Please put the records, from the first line through the line containing "החלקים ההישרדותיים יש בהם", into a numbered list, leaving out blank lines.

* _Input material_:
☆ ☆ ☆ ☆

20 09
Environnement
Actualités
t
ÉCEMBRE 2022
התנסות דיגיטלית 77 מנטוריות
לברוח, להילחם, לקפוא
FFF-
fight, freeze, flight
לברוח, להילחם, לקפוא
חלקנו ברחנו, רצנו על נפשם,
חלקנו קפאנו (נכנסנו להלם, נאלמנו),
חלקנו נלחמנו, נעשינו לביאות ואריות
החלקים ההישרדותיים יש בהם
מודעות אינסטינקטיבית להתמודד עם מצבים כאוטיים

☆ ☆ ☆ ☆

* _Expected answer_:
1. 20 09
2. Environnement
3. Actualités
4. t
5. ÉCEMBRE 2022
6. התנסות דיגיטלית 77 מנטוריות
7. לברוח, להילחם, לקפוא
8. FFF-
9. fight, freeze, flight
10. לברוח, להילחם, לקפוא
11. חלקנו ברחנו, רצנו על נפשם,
12. חלקנו קפאנו (נכנסנו להלם, נאלמנו),
13. חלקנו נלחמנו, נעשינו לביאות ואריות
14. החלקים ההישרדותיים יש בהם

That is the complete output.